▸ What you have to do:
How many of the lines below contain the word "left"? Give only the number.

# # # #

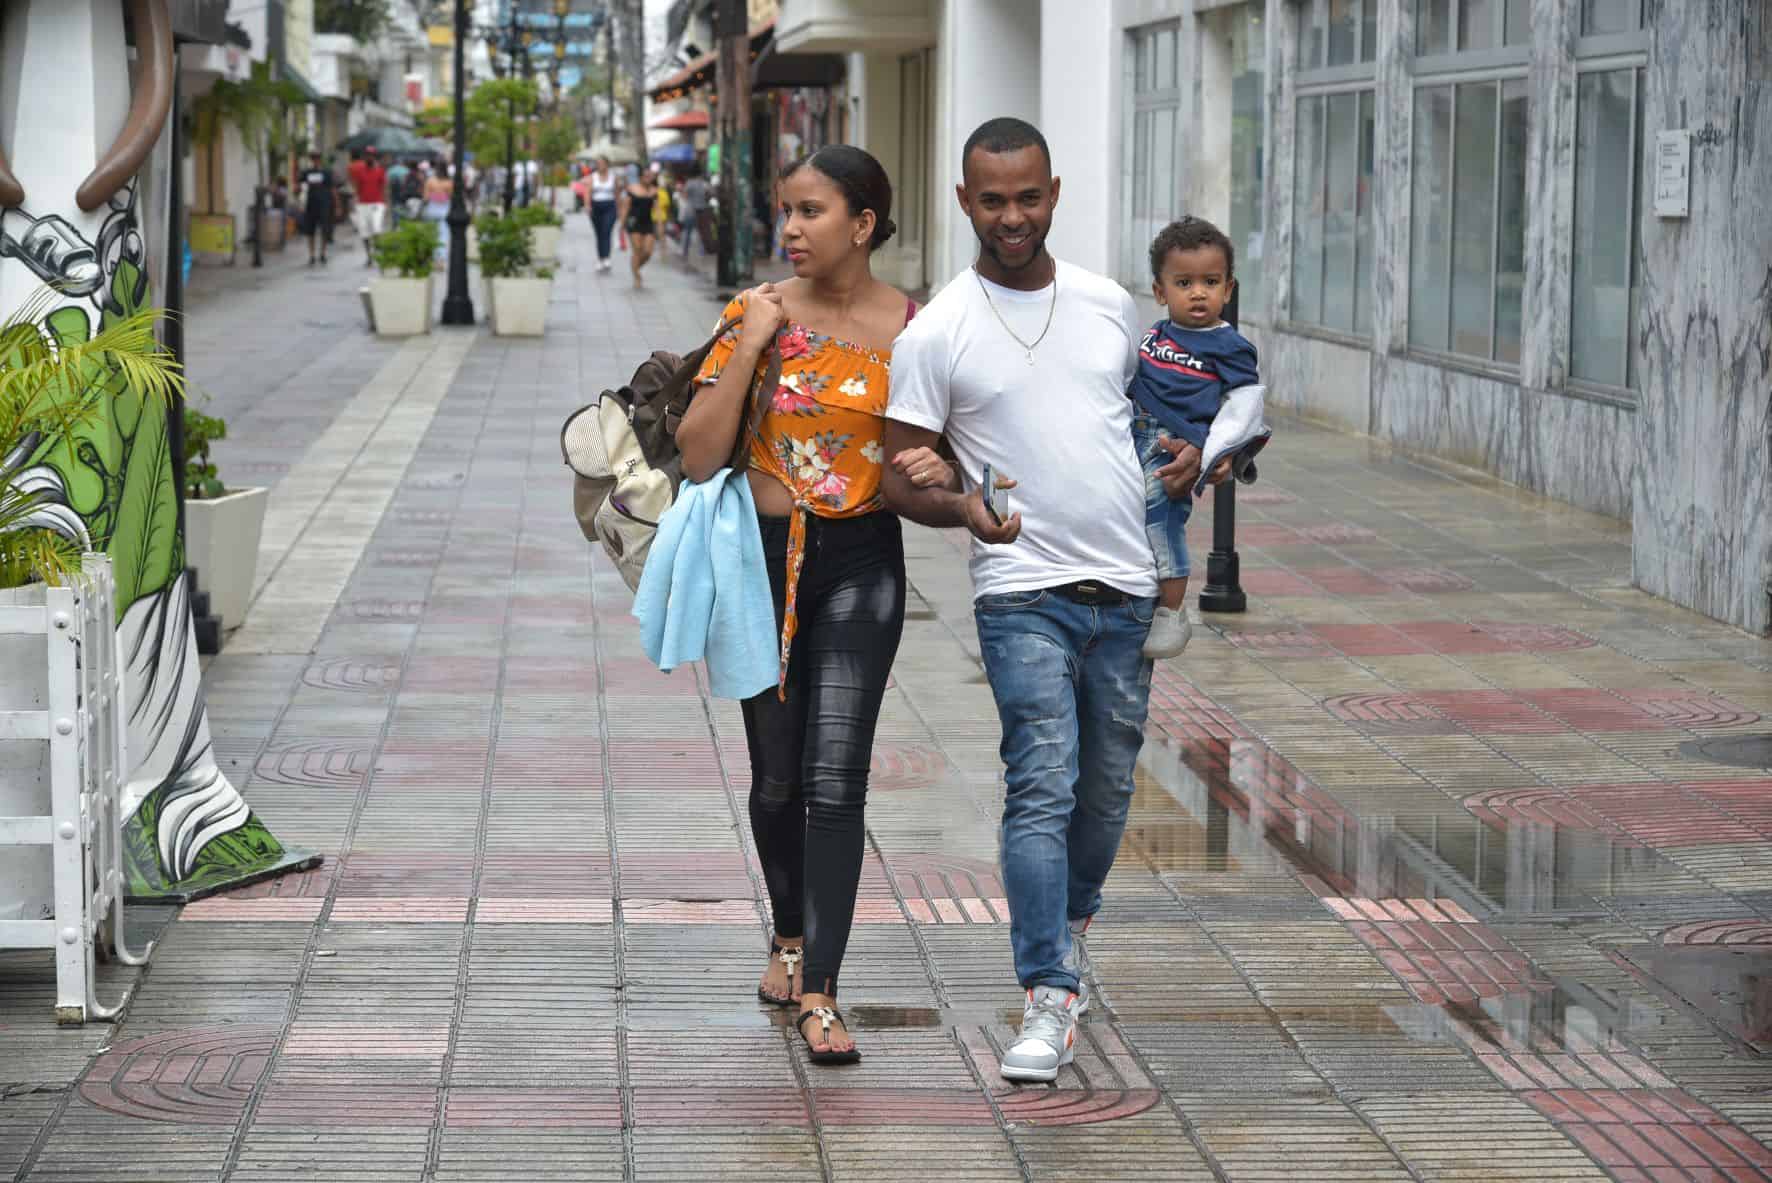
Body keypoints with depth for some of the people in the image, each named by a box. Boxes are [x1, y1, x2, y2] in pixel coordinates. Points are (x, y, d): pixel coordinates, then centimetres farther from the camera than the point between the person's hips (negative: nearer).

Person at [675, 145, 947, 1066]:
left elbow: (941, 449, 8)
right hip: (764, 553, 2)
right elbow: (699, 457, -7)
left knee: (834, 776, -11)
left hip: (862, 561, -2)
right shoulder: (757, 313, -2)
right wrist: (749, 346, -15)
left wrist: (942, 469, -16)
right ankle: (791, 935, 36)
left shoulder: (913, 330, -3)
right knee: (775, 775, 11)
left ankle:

# # # #

▸ Task output:
6